Associate of Physical Therapy: Assistant Degree Overview
Associate of Science or Associate of Applied Science degree programs in physical therapy assisting are widely offered at community colleges and vocational schools. In these two-year programs, students typically complete a combination of lecture-based courses, hands-on training sessions and a field experience.
Graduates are qualified to sit for national certification examinations and work under the supervision of physical therapists. In general, a student seeking admission into a physical therapist assistant associate degree program has earned a high school diploma or its GED equivalent. Additionally, some academic institutions require students to complete prerequisite courses in mathematics, biology and English.
- Program Levels in Physical Therapy: Associate's degrees, bachelor's degree
- Prerequisites: High school diploma or GED
- Program Length: Two years
Associate's Degree in Physical Therapy - Assistant
In addition to the clinical component, traditional classroom instruction prepares students to perform their duties according to industry standards.
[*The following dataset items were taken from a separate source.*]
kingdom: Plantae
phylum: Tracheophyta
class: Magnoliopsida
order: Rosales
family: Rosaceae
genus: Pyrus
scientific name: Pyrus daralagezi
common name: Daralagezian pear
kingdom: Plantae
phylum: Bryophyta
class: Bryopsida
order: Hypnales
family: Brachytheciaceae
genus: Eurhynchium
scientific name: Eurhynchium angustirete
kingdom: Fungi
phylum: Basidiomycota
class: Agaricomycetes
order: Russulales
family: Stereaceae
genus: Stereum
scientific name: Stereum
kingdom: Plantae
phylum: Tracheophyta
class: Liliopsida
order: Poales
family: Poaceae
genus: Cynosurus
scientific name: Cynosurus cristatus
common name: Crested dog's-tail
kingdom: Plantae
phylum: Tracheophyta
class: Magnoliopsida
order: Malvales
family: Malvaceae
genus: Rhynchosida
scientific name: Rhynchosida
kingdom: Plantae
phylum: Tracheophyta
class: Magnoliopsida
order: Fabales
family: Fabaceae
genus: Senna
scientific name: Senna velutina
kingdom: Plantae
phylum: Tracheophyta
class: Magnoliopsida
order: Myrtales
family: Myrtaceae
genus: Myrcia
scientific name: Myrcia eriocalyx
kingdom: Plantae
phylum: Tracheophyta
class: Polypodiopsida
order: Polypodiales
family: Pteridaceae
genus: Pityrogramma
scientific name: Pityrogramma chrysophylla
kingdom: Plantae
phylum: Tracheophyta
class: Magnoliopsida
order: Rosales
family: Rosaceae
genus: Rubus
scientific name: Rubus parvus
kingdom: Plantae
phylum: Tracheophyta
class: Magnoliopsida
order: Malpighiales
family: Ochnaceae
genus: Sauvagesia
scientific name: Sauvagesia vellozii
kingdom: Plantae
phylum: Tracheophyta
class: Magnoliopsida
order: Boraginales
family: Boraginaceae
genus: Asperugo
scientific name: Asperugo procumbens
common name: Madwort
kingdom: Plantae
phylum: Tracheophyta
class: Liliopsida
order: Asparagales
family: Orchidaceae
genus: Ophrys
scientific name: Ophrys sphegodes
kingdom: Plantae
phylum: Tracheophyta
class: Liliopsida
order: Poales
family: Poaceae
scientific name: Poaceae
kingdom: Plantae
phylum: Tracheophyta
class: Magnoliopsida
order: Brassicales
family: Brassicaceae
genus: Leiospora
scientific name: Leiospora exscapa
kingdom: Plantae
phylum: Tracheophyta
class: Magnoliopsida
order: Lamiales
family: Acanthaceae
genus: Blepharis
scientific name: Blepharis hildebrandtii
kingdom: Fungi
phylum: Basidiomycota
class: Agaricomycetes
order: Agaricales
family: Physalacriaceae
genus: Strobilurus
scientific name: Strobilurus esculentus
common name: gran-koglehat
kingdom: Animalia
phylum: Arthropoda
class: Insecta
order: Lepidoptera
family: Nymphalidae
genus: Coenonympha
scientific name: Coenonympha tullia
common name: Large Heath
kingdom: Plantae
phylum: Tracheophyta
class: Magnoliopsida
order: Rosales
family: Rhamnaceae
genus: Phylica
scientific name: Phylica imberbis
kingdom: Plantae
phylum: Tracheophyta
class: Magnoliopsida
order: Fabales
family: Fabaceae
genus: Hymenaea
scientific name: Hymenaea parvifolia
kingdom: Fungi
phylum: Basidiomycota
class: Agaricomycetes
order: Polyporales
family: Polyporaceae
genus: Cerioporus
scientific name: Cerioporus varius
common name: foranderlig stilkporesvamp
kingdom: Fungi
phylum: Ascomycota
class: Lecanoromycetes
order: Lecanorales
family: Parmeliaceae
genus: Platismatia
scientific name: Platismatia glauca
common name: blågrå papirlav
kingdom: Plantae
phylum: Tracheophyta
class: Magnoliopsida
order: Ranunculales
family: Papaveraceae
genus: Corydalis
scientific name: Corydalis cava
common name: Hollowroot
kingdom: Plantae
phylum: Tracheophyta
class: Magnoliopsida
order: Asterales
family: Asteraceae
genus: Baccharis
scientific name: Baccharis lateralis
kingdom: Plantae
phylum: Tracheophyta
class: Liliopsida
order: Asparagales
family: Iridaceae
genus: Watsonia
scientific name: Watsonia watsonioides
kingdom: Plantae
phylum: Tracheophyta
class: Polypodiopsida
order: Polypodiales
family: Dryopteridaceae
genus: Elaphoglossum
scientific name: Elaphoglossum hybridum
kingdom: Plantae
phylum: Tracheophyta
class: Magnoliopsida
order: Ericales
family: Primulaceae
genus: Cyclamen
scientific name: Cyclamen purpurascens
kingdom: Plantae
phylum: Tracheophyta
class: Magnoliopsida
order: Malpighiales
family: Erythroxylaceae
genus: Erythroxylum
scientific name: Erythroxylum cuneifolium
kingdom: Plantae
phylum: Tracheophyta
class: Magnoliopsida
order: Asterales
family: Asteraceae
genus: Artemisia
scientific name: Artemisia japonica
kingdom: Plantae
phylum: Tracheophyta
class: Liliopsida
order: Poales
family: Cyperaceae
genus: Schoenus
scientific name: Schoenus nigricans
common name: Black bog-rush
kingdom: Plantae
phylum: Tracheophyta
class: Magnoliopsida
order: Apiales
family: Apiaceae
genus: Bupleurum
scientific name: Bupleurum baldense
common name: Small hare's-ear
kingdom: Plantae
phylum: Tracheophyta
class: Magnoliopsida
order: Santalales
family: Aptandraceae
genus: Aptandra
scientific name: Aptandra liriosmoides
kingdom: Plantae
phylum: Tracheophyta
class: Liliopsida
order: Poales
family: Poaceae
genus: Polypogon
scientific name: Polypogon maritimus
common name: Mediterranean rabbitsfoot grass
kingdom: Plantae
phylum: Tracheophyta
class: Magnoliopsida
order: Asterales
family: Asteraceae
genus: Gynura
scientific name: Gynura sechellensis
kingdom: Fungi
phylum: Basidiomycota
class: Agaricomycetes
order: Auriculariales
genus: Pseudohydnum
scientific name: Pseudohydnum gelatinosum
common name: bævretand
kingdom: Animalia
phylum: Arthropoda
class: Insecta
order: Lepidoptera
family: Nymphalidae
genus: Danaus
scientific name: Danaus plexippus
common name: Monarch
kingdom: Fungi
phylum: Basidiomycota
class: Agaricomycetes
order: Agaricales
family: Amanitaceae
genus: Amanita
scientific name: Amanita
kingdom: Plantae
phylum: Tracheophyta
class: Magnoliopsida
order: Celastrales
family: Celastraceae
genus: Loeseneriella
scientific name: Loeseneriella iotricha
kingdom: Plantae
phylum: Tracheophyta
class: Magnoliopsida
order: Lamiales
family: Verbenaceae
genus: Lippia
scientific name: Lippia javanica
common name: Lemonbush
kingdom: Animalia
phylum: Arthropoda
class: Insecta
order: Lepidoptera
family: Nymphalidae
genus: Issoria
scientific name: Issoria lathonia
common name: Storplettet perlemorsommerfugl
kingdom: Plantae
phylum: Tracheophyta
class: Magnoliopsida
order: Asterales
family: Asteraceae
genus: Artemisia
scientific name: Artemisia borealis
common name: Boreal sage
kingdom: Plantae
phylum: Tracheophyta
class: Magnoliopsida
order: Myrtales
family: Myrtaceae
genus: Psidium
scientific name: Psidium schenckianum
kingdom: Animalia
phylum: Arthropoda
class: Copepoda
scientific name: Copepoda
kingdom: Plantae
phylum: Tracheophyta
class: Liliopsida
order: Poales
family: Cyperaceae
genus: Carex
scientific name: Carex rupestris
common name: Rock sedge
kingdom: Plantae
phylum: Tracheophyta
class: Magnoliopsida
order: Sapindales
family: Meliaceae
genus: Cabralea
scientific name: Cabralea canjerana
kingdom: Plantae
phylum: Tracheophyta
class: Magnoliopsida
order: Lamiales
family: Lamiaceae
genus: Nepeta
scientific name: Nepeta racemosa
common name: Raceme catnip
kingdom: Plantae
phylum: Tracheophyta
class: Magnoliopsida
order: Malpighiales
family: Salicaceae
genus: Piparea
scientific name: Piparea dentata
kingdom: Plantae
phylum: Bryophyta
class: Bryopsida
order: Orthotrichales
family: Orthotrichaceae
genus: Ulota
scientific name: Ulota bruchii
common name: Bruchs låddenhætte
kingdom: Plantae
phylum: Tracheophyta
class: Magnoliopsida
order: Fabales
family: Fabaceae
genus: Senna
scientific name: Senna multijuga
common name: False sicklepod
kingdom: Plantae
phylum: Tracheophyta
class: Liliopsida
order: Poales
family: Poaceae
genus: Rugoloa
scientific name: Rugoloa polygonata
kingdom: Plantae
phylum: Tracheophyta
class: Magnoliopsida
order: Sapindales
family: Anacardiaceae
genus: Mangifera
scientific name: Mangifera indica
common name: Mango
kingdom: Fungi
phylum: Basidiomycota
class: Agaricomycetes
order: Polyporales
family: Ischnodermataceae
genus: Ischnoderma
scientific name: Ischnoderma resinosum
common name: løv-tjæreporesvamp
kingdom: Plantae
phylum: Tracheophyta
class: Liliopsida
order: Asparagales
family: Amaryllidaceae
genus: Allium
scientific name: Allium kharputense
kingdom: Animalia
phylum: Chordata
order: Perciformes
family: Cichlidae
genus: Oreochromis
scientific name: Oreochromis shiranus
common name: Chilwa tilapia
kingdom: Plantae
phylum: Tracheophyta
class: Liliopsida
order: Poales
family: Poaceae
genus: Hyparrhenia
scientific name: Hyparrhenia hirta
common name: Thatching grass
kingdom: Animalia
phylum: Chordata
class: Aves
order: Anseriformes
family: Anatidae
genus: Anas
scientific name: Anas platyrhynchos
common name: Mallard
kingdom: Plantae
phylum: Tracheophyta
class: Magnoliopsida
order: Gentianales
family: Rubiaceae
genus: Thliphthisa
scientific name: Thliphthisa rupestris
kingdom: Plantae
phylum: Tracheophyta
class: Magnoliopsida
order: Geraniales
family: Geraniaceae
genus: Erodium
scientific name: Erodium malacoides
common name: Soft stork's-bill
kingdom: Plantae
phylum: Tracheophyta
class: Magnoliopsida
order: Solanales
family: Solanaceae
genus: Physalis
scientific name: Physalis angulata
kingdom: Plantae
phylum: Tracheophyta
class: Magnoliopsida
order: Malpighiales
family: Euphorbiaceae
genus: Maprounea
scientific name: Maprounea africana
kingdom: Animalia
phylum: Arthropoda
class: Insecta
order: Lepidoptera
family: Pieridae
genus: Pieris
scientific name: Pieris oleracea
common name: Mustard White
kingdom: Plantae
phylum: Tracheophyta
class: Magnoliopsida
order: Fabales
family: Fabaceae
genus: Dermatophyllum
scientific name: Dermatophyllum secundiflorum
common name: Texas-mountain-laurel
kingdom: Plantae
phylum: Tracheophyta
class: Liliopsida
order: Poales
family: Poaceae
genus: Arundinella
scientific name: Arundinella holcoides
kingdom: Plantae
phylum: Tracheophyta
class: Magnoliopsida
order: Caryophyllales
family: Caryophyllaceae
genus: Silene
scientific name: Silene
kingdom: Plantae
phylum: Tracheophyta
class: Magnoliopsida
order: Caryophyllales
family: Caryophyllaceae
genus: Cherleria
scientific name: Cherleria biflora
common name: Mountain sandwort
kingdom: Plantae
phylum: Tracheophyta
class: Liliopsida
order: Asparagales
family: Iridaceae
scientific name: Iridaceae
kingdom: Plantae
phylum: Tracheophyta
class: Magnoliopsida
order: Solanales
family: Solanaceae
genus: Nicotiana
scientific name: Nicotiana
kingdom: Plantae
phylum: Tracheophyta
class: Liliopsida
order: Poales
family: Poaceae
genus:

Courses can cover topics such as:
- Anatomy and physiology
- Rehabilitation methods
- Patient care
- Exercise therapies
Employment Outlook and Salary Info
According to the U.S. Bureau of Labor Statistics (BLS), employment of physical therapist assistants is projected to grow 41% from 2012-2022, and job opportunities are expected to be very good for these professionals (www.bls.gov). In May 2014, physical therapist assistants earned a median annual salary of $54,410 the BLS stated.
Continuing Education and Certification Information
Upon successful completion of a physical therapist assistant associate degree program, graduates are prepared to take the National Physical Therapy Exam, which is required for practice in most states. Other states may require the completion of additional stipulations, such as state examinations. Physical therapy assistants may be required to become licensed, registered or certified, depending on the state in which they work. Additionally, graduates can go on to earn bachelor's degrees in closely related fields, such as health science or health administration.